◆ EXCERPTED PASSAGE
<<<<
Following compartment release, the ICP decreased below 30 mm Hg. Meropenem 1.5 g/day that was initiated prior to admission to our centre was discontinued 3 days after surgery in view of negative blood and exudate cultures. On day 2, the patient developed severe thrombocytopaenia (platelet 2.9×104/μL), which required platelet transfusion. After day 3, the platelet level maintained above 15.0×104/μL. Plasma fibrinogen level was measured at 335 mg/dL on day 2, and this value did not change significantly. His CK and AST reached a maximum of 74 701 IU/L and 1809 IU/L on day 2, but decreased to 215 IU/L and 23 IU/L, respectively on day 19 (figure 3). The symptoms of third cranial nerve injury disappeared within 1 week. The surgical incision wounds were sutured on day 17.

The patient continued to show clinical improvement without complications of peroneal nerve paralysis and was discharged home on day 48. After 2 years, his paralysis recovered completely.


ACS is a surgical emergency that requires prompt diagnosis to prevent permanent tissue necrosis. Diagnosis is primarily based on clinical suspicion, as was demonstrated in the present two cases.1 ACS is commonly associated with high-energy injuries, such as fractures and soft tissue injuries.6 7 Our two cases were interesting in that they did not exhibit any of these injuries radiographically and intraoperatively. As ACS can occur in a variety of clinical situations and in various anatomical locations, we also excluded the possibility of external compression, such as circumferential cast or dressing, military antishock trousers and internal compression such as iatrogenic injuries, haematological malignancies, deep venous thrombosis or systematic capillary leak syndrome; these judgements were made based on the patients’ clinical and medical history.6 8 9 There have been several reports of idiopathic ACS; however, none of them were associated with diplopia and exotropia.6 10 11 We postulate that these two cases may have occurred secondary to venomous bites/stings of animals such as snakes, insects, Latrodectus hasseltii, centipedes or wasps, all of which are found widely in Japan. However, of note, both the patients did not have any evidence of bite or sting marks. With the exception of a case of snake bite and several paediatric case reports of wasp stings, there are no reports of ACS induced by all the aforementioned creatures.12–14 Post-snake bite ACS is rare, and the incidence is below 6.6% in the current study.12 In addition, symptoms of third cranial nerve injury were previously reported in the case of postsnake bite ACS.15

Taking into account the season and time of injury, location of injury, rapid progression of symptoms, thrombocytopaenia, acute renal failure, rhabdomyolysis and diplopia and/or exotropia, we postulate that the two cases described herein were atraumatic ACS secondary to mamushi (Gloydius blomhoffii) bite.1–4 15 16 However, a diagnosis could not be established owing to the lack of bite marks and clinical history of bite.
>>>>
◆ USING THE INFORMATION
a. Retype the part of the case report starting at "Taking into account" and ending at "history of bite.".
b. According to the case report, why was meropenem discontinued 3 days after surgery? Answer in one to three sentences.
c. Say whether each statement agrees with the case report, answering yes or no and quoting the words that decide it: (i) The patient was discharged home on day 48. (ii) Both patients had evidence of bite or sting marks. (iii) The plasma fibrinogen level changed significantly after day 2.

[Records from a data source]
<<<<
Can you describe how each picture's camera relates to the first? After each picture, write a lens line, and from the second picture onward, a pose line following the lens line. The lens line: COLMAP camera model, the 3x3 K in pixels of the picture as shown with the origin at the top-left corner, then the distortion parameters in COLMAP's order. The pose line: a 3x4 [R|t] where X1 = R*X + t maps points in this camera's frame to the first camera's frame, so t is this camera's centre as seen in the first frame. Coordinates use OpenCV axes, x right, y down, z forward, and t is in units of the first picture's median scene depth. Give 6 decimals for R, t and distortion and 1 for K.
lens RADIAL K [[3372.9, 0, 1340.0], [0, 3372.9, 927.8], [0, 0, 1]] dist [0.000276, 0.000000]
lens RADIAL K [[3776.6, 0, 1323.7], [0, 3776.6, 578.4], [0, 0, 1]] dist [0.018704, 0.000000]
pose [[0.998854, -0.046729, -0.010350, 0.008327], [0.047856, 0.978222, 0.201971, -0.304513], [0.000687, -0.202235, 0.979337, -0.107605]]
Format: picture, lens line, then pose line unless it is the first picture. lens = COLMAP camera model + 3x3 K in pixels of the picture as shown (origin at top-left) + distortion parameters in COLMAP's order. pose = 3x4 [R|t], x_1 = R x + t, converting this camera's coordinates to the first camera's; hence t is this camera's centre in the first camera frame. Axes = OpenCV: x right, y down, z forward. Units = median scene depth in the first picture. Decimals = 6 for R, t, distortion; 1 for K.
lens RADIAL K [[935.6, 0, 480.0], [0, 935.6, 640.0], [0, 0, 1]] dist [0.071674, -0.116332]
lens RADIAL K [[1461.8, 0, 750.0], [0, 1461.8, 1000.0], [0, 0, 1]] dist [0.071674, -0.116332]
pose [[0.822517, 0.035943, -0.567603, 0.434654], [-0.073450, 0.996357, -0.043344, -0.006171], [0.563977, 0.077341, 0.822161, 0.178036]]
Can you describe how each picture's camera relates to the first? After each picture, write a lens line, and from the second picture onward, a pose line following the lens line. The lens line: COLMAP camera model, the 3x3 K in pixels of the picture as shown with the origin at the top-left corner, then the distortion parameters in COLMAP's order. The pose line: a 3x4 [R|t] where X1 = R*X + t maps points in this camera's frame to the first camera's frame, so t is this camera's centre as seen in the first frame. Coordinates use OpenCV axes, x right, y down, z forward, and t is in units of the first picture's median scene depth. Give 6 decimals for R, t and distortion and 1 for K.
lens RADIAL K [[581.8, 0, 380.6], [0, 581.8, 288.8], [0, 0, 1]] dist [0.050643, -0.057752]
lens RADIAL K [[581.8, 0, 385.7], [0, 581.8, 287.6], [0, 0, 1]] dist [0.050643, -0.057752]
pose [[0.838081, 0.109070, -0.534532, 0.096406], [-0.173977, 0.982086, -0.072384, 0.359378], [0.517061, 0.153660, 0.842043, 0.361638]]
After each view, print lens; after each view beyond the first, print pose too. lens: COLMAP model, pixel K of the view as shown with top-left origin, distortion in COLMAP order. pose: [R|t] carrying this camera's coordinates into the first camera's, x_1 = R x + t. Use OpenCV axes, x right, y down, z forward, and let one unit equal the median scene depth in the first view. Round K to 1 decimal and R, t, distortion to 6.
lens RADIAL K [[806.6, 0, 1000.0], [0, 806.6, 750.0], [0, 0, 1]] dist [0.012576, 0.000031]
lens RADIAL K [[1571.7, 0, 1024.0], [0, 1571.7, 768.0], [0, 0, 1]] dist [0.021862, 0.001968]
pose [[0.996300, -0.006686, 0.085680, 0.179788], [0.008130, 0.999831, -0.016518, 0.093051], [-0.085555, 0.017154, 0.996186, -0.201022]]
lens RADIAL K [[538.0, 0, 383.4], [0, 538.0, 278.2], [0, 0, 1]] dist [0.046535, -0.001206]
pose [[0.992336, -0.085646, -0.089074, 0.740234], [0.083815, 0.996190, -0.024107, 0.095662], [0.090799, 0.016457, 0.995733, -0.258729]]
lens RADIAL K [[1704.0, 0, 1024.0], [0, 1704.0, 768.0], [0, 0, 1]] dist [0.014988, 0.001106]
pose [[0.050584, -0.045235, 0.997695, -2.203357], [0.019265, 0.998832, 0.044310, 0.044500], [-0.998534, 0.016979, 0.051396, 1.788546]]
>>>>
◆ ANSWER SECTION
a.
Taking into account the season and time of injury, location of injury, rapid progression of symptoms, thrombocytopaenia, acute renal failure, rhabdomyolysis and diplopia and/or exotropia, we postulate that the two cases described herein were atraumatic ACS secondary to mamushi (Gloydius blomhoffii) bite.1–4 15 16 However, a diagnosis could not be established owing to the lack of bite marks and clinical history of bite.

b. Meropenem was discontinued because the blood and exudate cultures were negative.

c.
(i) Yes: "was discharged home on day 48"
(ii) No: "both the patients did not have any evidence of bite or sting marks"
(iii) No: "this value did not change significantly"